Un homme en grand boubou tient un micro
Baaba Maal se produit au Barbican Centre le 30 mai 2023 à Londres, en Angleterre. Robin Little/Redferns via Getty Images.

Sorti le 31 mars 2023, “Being”, le nouvel album de l’artiste sénégalais, Baaba Maal, comporte sept titres qui s’inscrivent tous ou presque dans une continuité thématique. Les sujets qui y sont abordés – l’amour, la solidarité, la solitude, l’humilité, l’immigration, l’environnement, etc. – sont à la fois universels et intemporels. Ils s'accordent avec chaque époque.

Mes recherches portent sur l'oralité, entre autres. Dans cet article, je passe en revue le dernier album de Baaba Maal qui surfe entre continuité thématique et rupture stylistique.

Dans cet album composé de sept titres, l'artiste chante sa communauté (les pêcheurs), invite à la modération, à la retenue et à la sobriété dans les prises de parole, avec l'explosion des nouveaux médias qui, en libérant la parole, amplifient le phénomène et nous exposent à des dérives.

Baaba Maal magnifie la beauté de la nature, de l'hivernage et de la femme peule. Il aborde également le thème de la migration - une tradition bien ancrée dans le nord du Sénégal dont il est originaire - depuis la sécheresse du début des années 70. L'amour, un autre thème cher à l'artiste, y est également chanté.

L'artiste surnommé le roi du Yeela - genre poétique et musical peul- reprend beaucoup de chansons de son répertoire. Malgré leur ancienneté, ces morceaux n’ont pas pris une ride. Baaba Maal s’est juste employé ici à actualiser ces thèmes pour les (re)connecter avec les problématiques de l’heure liées à l'immigration, à l'environnement, au climat, etc.

Rupture du style musical

Cet album de l'artiste qui a récemment fait une apparition dans le blockbuster américain “Black Panther : Wakanda Forever” marque une rupture au niveau du style musical. En effet, ici, Baaba Maal ne s’enferme pas dans le Yeela, un style musical qu'il a largement popularisé et dont il est le porte-étendard mais s’ouvre plutôt, comme il l’a dit récemment, à plusieurs apports musicaux, à plusieurs sonorités fruits de sa rencontre avec d’autres artistes, d’autres peuples, d’autres cultures, inscrivant cet album dans le genre de la world music.

L’actualisation de ces problématiques et cette ouverture à d’autres apports permettent à l’artiste, qui a marqué plusieurs générations de mélomanes du Sénégal, de l’Afrique et du monde, de susciter l’intérêt des plus jeunes pour son œuvre musicale.

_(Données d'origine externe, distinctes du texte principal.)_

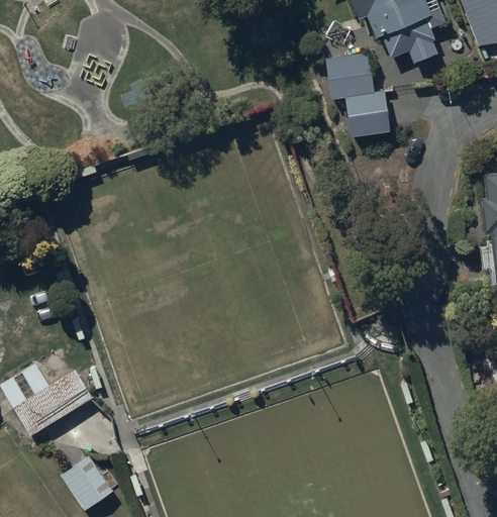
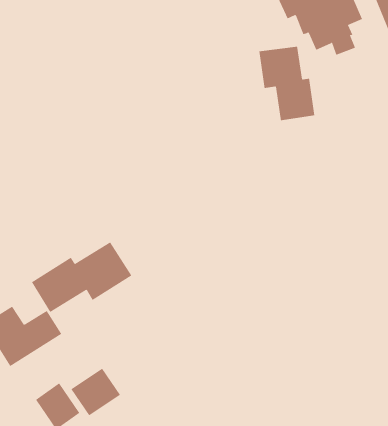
building: none -> [31,241,132,313]
building: none -> [71,368,121,416]

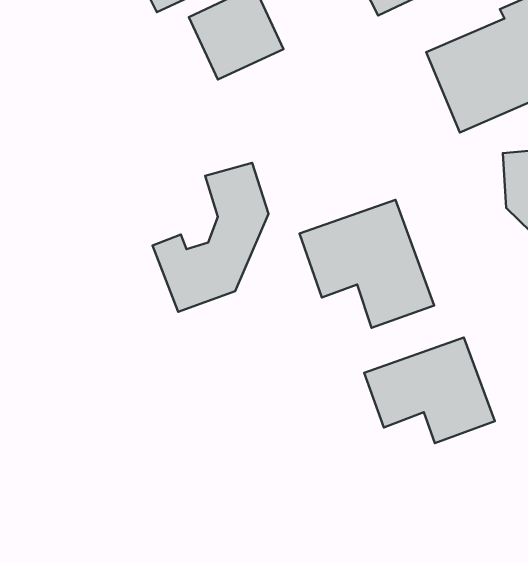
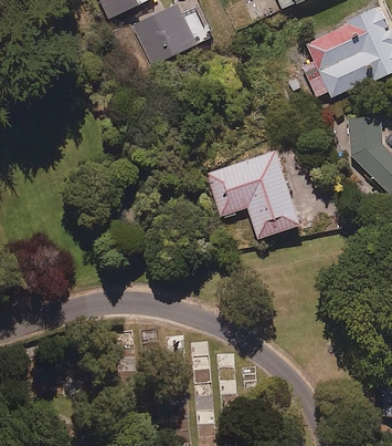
building: [153,163,269,312] -> none
building: [364,337,495,443] -> none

Baaba Maal interprète Wakanda dans Black Panther 2.

Appartenance à l'universel

La musique de Baaba Maal interpelle non seulement les gens de sa génération mais également les plus jeunes qui utilisent ses nouvelles productions pour les challenges, leur lubie dans le réseau social TikTok et les “henné time”,une nouvelle tendance chez les jeunes filles sur le point de se marier, une pratique qui a un immense succès sur les réseaux sociaux.

Dans cet album, on note la participation de jeunes artistes comme la Sénégalaise Rougui et le rappeur sénégalo-mauritanien Paco Leñol. Baaba Maal décline ses différentes identités en tant qu’artiste et en tant que citoyen du monde tout court. En effet, tout en réaffirmant sa cubalagu (l’art d’être cubballo/pêcheur), sa pulaagu (l’art d’être peul), sa sénégalité et son africanité, il revendique son appartenance à l’universel. Revendication amorcée déjà dans The traveller (sorti en 2016) et même bien avant.

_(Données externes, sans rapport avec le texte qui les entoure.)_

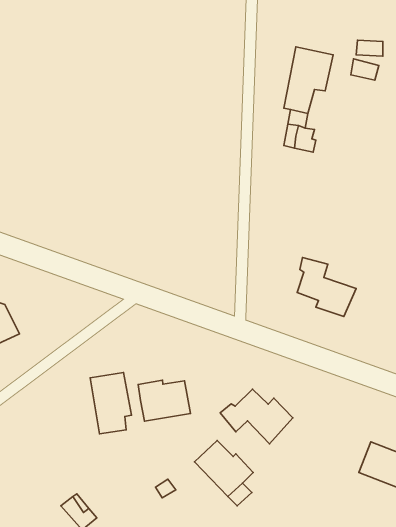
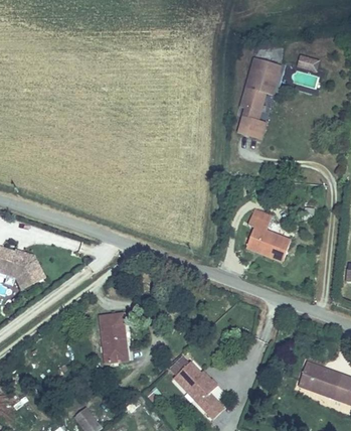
building: [138,380,190,421] -> none
building: [220,389,293,444] -> none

Le titre de l'album, le gérondif being montre, par ailleurs que cette identité n’est pas un processus achevé mais qu’il s’agit d’une construction permanente. En effet, l’identité se construit au fil des contacts sociaux. L’individu se construit une identité par rapport à l’autre sur une base dialogique. La dimension plurielle de l’identité entre, dès lors, en ligne de compte dans le processus de transformation de l’individu.

L’identité peut, donc, se concevoir comme une construction sociale et historique. C’est ainsi que l’humain, de manière générale, et l’artiste, en particulier, véritable globe-trotter, qui parcourt le monde, demeure perméable à tous apports culturels fruits de ses pérégrinations et devient, à la longue, un être qui est le produit d'additions successives.

Transmission de l'oralité

Par ailleurs, deux clips accompagnent cet album. Il s’agit de “Ndungu” qui, tout en restant dans la description du paysage renaissant de l'hivernage, superpose un autre thème cher à Baaba Maal : l’émigration. Ici, si, à quelques expressions près, le texte est resté sensiblement le même, la vidéo, quant à elle, introduit une nouveauté plus conforme à la réalité actuelle.

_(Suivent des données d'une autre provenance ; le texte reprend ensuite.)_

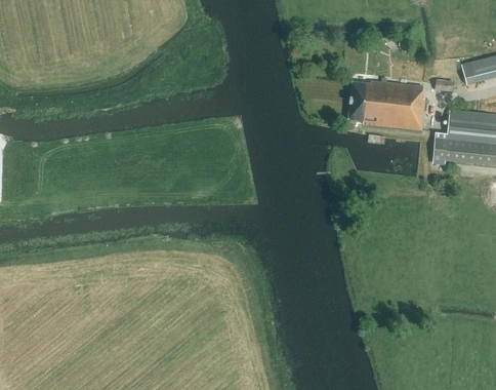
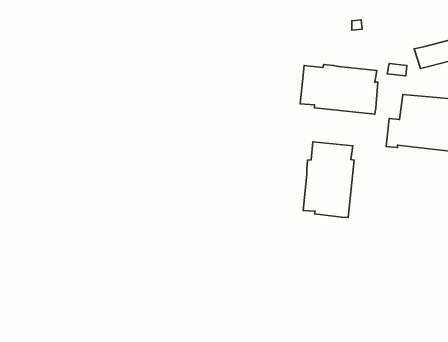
building: none -> [303,142,354,218]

Le clip Yeri Mayo de l'album Being de Baaba Maal.

En effet, jadis, l’émigré envoyait de ses nouvelles et recevait celles de sa famille à travers des correspondances qui pouvaient mettre beaucoup de temps dans le circuit de la Poste avant d’arriver à destination, dans ce clip le couple, pour tromper sa solitude, s’échange avec ses smartphones, des messages qui sont reçus de façon instantanée.

Le clip “Yeri Maayo Celebration” s’ouvre par une scène qui se passe au bord de l’eau rappelant le cadre de cette manifestation, à la fois, culturelle et économique appelée Fiifiire ou chasse au crocodile. Cette scène reproduit le contexte de transmission de l’oralité africaine. On y voit l’artiste septuagénaire se tenant face à un petit garçon qui répète les paroles du chant sans bien sûr que sa voix ne soit audible.

L’homme finit par partir, laissant sur place l’enfant imprégné des valeurs de sa communauté et prêt à s’ouvrir au monde.